*THE PROBLEM*: Copy everything from "Description" down to "is Zephyr [1]." in the internship posting, swapping in "FreeRTOS" for "Zephyr".

[DOCUMENT EXTRACT Boundary: Start]

ABG-127354 Stage master 2 / Ingénieur 6 mois Standard French internship support (~600€/m)
03/12/2024
Lab-STICC, Université de Bretange Occidentale
Brest Bretagne France
  • Informatique
real-time operating systems, scheduling analysis, convolutional neural network
31/01/2025

Établissement recruteur

The Lab-STICC is a research unit of the French national center for scientific research (CNRS) involving two universities (Université de Bretagne Occidentale, Brest; Université de Bretagne Sud, Lorient) and three graduate schools of engineering (IMT Atlantique, ENSTA Bretagne and ENIB). Under the title UMR 6285, it is attached to department INS2I and INSIS of the CNRS.

Description

Context 
The internship aims to study the application of mixed criticality scheduling (MCS) in the implementation of systems in which several tasks with different criticality levels coexist. We consider non-critical tasks that perform opportunistic treatment, represented by convolutional neural networks (CNN), as well as critical tasks with hard timing constraints. We are particularly interested in the "anytime" aspect, in which the quality of the results gradually increases with the computation time. The goal is to achieve a "proof of concept" (PoC) with two elements below:

- Implementation of an MCS scheduler in a real-time operating system (RTOS). The RTOS targeted in this project is Zephyr [1].

[DOCUMENT EXTRACT Boundary: End]
[MATERIAL SUPPLIED Boundary: Start]

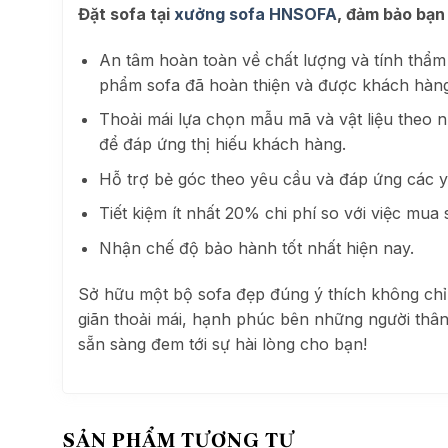
Đặt sofa tại
xưởng sofa HNSOFA
, đảm bảo bạn
An tâm hoàn toàn về chất lượng và tính thẩ
phẩm sofa đã hoàn thiện và được khách hàng 
Thoải mái lựa chọn mẫu mã và vật liệu theo n
để đáp ứng thị hiếu khách hàng.
Hỗ trợ bẻ góc theo yêu cầu và đáp ứng các yê
Tiết kiệm ít nhất 20% chi phí so với việc mua 
Nhận chế độ bảo hành tốt nhất hiện nay.
Sở hữu một bộ sofa đẹp đúng ý thích không chỉ
giãn thoải mái, hạnh phúc bên những người thâ
sẵn sàng đem tới sự hài lòng cho bạn!
SẢN PHẨM TƯƠNG TỰ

[MATERIAL SUPPLIED Boundary: End]

*RESULT FOR THIS TASK*:
Description

Context 
The internship aims to study the application of mixed criticality scheduling (MCS) in the implementation of systems in which several tasks with different criticality levels coexist. We consider non-critical tasks that perform opportunistic treatment, represented by convolutional neural networks (CNN), as well as critical tasks with hard timing constraints. We are particularly interested in the "anytime" aspect, in which the quality of the results gradually increases with the computation time. The goal is to achieve a "proof of concept" (PoC) with two elements below:

- Implementation of an MCS scheduler in a real-time operating system (RTOS). The RTOS targeted in this project is FreeRTOS [1].